Looking out the window from inside a café in Takoma Park, Maryland, patrons get astraightforward view of the café’s al fresco diners.Nothing too remarkable about the image at first blush, beyond the unusually high level of care afforded to separating the seating from the sidewalk. Not only does the dining space feature attractive, movable wrought iron fencing that loosely matches the furniture, but the a tall and a short potted plant embellish the endpoint of each fence segment. Okay, I’ll grant that the plants themselves look a wee bit disheveled. But the effort is still greater than one might expect.
The seating area is also unexpectedly expansive. Way more expansive, in fact. While the couple featured in the photo is clearly sitting on the bricked portion of the sidewalk, the deuces just beyond them in the background are not. They’re perched in the street……in a metered parking spot, and the outer fence is the only thing protecting the tables from traffic speeding by. Okay, I’ll grant that it’s not exactly speeding; Laurel Avenue is one of the two primary streets in Takoma Park’s commercial downtown, and, filled with four-way stops and unusual kinks and oblique intersections, the conditions in downtown Takoma Park don’t exactly promote high-speed traffic. Only a block of Laurel Street has the characteristics of a commercial road; the remaining two blocks serve institutional or residential uses.

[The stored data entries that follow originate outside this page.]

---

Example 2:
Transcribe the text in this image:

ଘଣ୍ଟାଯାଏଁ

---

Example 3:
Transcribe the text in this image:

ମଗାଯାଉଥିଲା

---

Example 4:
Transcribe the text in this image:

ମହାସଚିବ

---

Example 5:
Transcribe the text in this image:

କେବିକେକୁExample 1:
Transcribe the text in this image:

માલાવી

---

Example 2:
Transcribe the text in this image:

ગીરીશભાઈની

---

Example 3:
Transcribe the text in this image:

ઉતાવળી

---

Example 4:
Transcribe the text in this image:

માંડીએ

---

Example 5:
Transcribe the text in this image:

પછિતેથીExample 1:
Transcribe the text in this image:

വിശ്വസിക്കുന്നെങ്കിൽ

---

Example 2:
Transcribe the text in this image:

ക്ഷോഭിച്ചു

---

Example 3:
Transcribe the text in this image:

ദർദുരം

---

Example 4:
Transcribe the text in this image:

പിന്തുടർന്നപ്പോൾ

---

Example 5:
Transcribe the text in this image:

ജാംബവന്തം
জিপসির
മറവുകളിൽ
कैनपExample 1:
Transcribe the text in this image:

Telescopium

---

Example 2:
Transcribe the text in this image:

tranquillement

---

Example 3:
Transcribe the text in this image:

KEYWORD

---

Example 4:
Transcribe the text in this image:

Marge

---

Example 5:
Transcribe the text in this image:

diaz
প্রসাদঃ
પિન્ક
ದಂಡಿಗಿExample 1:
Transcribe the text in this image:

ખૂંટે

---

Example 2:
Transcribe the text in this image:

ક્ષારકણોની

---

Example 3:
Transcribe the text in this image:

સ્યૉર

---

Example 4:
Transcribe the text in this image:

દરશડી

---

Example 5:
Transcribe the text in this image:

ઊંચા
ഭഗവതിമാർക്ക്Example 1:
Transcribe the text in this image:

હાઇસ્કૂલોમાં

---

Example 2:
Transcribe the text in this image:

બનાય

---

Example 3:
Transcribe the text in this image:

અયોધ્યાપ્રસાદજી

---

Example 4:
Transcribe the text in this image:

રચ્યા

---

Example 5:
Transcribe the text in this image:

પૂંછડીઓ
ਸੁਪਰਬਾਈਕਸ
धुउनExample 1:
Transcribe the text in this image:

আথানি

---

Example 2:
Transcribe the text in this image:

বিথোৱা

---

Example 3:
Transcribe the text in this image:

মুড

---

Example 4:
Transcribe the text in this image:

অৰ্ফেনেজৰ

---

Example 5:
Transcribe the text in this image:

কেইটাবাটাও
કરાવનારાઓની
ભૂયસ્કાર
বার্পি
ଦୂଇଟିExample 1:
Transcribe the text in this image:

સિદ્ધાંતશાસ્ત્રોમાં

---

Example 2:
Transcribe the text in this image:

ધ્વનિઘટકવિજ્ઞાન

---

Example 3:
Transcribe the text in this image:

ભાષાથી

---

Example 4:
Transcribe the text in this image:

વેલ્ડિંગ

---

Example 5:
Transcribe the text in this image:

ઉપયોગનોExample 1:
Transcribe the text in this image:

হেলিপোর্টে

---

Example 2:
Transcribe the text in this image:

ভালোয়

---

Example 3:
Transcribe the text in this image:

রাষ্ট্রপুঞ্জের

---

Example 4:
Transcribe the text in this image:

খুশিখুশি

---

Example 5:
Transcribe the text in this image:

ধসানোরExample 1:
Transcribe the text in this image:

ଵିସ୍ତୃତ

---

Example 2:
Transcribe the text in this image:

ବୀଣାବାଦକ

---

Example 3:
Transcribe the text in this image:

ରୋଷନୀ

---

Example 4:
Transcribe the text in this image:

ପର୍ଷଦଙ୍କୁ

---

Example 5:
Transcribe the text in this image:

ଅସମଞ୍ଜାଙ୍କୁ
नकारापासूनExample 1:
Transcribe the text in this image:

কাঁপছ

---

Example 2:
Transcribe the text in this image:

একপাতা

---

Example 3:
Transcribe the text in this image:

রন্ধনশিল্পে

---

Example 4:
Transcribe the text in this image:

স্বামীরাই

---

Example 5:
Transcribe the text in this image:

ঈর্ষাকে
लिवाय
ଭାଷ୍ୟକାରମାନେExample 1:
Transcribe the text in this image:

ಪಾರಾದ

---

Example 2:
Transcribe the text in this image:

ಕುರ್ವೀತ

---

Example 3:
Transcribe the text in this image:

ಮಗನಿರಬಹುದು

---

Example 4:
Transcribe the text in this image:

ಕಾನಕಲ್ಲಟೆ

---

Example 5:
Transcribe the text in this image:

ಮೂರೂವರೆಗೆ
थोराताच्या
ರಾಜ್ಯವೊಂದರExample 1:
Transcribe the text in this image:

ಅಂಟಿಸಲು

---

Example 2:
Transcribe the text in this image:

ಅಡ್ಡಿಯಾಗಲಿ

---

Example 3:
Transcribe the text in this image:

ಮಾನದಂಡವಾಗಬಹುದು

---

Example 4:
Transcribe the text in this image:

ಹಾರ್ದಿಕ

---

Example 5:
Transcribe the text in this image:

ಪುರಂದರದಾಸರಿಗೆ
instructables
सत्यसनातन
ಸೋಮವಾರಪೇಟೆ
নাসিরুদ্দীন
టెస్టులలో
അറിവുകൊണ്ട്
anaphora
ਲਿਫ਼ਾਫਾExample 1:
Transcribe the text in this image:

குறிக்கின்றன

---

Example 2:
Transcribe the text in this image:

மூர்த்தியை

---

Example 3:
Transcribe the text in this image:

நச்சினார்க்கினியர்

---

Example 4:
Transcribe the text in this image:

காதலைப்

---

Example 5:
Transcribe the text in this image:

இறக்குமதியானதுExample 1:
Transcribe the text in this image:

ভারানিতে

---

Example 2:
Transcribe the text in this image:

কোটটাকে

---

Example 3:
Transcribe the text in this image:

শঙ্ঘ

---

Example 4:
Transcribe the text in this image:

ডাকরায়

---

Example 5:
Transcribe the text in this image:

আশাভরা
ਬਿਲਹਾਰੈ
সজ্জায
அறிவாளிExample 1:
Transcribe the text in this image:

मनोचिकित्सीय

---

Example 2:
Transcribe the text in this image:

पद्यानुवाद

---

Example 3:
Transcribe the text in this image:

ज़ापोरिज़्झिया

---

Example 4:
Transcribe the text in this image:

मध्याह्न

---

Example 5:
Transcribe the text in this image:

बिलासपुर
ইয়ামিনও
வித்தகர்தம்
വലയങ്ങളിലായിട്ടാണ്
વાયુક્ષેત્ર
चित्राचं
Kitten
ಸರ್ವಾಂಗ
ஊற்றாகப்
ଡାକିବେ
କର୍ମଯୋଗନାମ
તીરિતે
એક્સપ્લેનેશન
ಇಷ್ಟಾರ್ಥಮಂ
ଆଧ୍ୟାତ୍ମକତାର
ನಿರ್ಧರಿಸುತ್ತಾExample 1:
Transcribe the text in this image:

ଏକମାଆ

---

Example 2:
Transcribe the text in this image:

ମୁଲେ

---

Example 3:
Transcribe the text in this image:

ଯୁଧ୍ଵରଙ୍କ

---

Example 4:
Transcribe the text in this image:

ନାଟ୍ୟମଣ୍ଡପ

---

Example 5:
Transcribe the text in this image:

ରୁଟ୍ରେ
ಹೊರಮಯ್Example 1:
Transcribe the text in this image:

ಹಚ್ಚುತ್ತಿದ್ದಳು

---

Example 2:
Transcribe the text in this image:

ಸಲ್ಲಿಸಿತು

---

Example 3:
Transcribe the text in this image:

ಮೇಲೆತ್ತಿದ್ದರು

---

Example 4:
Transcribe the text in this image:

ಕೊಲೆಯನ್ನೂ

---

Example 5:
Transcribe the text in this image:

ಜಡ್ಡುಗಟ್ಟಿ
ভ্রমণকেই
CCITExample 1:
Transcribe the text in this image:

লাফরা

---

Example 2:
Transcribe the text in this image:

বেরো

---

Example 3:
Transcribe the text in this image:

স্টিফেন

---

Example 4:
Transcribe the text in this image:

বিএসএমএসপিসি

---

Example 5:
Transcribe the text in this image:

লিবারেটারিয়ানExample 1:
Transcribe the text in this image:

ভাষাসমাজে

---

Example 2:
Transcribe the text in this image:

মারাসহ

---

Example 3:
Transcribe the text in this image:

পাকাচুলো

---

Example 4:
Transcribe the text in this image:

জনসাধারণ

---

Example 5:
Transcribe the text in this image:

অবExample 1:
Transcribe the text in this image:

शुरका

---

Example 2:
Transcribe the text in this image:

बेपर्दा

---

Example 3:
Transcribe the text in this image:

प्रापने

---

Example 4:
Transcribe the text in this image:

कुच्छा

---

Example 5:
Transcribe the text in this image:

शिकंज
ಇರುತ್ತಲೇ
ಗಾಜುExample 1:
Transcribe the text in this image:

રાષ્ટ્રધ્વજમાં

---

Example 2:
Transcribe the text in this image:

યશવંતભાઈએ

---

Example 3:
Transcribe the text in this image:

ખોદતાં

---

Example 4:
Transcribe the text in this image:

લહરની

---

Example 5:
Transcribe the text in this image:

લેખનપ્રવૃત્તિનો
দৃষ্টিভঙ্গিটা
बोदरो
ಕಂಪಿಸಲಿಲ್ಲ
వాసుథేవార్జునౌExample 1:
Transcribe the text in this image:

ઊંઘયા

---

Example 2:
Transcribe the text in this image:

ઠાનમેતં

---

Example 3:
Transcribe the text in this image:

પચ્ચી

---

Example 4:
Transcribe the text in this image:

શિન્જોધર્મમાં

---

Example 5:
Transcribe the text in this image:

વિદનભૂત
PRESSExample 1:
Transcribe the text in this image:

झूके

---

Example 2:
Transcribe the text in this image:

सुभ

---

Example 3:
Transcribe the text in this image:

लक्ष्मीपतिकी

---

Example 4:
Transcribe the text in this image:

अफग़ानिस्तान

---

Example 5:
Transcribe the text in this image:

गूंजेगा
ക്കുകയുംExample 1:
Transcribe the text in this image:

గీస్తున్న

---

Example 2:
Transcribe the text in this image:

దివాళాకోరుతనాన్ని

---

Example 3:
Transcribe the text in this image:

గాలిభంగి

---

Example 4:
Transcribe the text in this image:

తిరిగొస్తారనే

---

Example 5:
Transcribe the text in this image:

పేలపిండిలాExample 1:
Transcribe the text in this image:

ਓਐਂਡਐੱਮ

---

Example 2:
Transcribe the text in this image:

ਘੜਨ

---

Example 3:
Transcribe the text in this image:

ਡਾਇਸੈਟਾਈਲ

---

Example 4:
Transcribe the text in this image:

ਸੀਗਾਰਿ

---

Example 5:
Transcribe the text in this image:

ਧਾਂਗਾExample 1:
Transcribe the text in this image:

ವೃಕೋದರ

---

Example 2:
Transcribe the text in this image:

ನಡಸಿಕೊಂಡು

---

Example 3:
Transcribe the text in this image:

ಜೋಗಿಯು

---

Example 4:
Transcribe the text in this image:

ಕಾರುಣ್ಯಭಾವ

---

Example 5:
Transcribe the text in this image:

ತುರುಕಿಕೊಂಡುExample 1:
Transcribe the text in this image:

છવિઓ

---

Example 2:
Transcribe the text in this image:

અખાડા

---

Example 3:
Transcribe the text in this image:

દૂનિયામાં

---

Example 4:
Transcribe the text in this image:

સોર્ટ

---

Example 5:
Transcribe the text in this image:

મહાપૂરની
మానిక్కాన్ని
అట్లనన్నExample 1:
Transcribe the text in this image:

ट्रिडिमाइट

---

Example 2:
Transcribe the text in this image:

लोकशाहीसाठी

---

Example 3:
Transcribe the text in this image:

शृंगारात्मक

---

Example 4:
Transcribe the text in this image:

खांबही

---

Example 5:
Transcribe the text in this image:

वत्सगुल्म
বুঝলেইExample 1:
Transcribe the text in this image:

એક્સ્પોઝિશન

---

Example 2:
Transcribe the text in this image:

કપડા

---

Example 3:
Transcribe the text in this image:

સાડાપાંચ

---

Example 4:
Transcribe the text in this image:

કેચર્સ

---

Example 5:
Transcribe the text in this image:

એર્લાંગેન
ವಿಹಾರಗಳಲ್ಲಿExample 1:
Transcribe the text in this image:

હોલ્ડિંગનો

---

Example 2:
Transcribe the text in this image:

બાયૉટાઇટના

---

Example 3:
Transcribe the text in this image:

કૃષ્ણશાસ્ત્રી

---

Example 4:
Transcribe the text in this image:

What this means, of course, is that the City of Takoma Park (population 18,000) has sacrificed a parking for the sake of enhancing outdoor civic space, by ceding the land to a local café for al fresco seating. Okay, I’ll grant that it’s a single spot, but it’s an opportunity for potentially hundreds of dollars each week. (After all, unlike the meters featured a few months ago in Carlisle PA, these in Takoma Park have real earning potential.) By most measurements, this is not a radical undertaking. But it does mean that the City has traded a revenue-generating vehicle (the meter) for a space ceded to the public good…except that it’s not public. It’s not a pocket park on the street; it’s the fenced-in domain of the café, and it is reasonable to assume that the café would have the right to restrict these tables to paying customers. According to the City’s website, motorists pay for the on-street parking using the Parkmobile app, suggesting that revenue doesn’t funnel directly to the City’s coffers; a private intermediary manages payment and no doubt collects part of the profits. The City would have to forge an agreement with Parkmobile to get away with sacrificing even just a single parking space and the potential hundreds of dollars the meter raises each week. Under normal conditions, I would call this arrangement a parklet, a sort of easement that reverts on-street parking to a park-like use. The July 2017 issue of Planning magazine features an article that copiously uses the term “parklet”, particularly when a municipality specifically ensures that the pocket park on a former parking space remains open to the general public, much like any other civic space. I will eschew using “parklet” because I’m not certain this “under normal conditions”–that is, I don’t know if the City of Takoma Park has specifically ensured that this space is part of the public streetscape, or if it serves exclusively as enhanced outdoor seating for a single restaurant–and I don’t know if that restaurant can restrict use to its own customers.
Therefore, in the absence of a clear definition of the permitted end users, the City has made an unusual bargain, all for the sake of enhancing a small business’s al fresco dining, thereby shortchanging Parkmobile’s capital (those meters) for the benefit of Takoma Beverage Company. It’s just weird. But Takoma Park has never been a community to shy away from strange proposals. As a streetcar suburb to Washington DC that sprouted on hilly countryside about a century ago, the City has the unusual characteristic of straddling two sovereign jurisdictions: the State of Maryland and the District of Columbia, where the area adjacent to the incorporated town is a DC neighborhood simply called Takoma. Even more bizarre: the commercial district of the town straddles Maryland and Washington. While everything depicted in these photos along Laurel Avenue is exclusively in Maryland, one can turn a corner less than five hundred feet to the left and stand in the nation’s capital.
Takoma Park’s idiosyncrasies extend to its political climate. The “Azalea City” is one of the most liberal jurisdictions in the country, having pioneered such unusual policies as a self-declared nuclear-free zone; granting suffrage in local elections to 15- and 16-year-olds; and voting for non-citizens and convicted felons. Comprising largely of a near-equal blend of whites and African Americans, it’s among the most integrated communities in an otherwise heavily segregated metropolitan area, and the homeowners manifest their political activism more openly than even most residents in DC, judging from the numerous little signs perched in front yards. Given this penchant for progressive politics, it’s slightly less surprising that Takoma Park has appropriated metered space originally intended to benefit the City (and a national metered parking management program) for the sake of giving a leg up to a locally owned biz. The expanded al fresco is not likely to stretch into the cold weather, and judging from a Google Street View of the same location two summers prior, it’s a newish experiment. The City can afford the mild loss in revenue; it probably developed some sort of escape clause in the contract with Parkmobile that allows this. And who knows? Maybe this extra seating will help keep the coffee (and booze) flowing at Takoma Beverage Company for many years to come.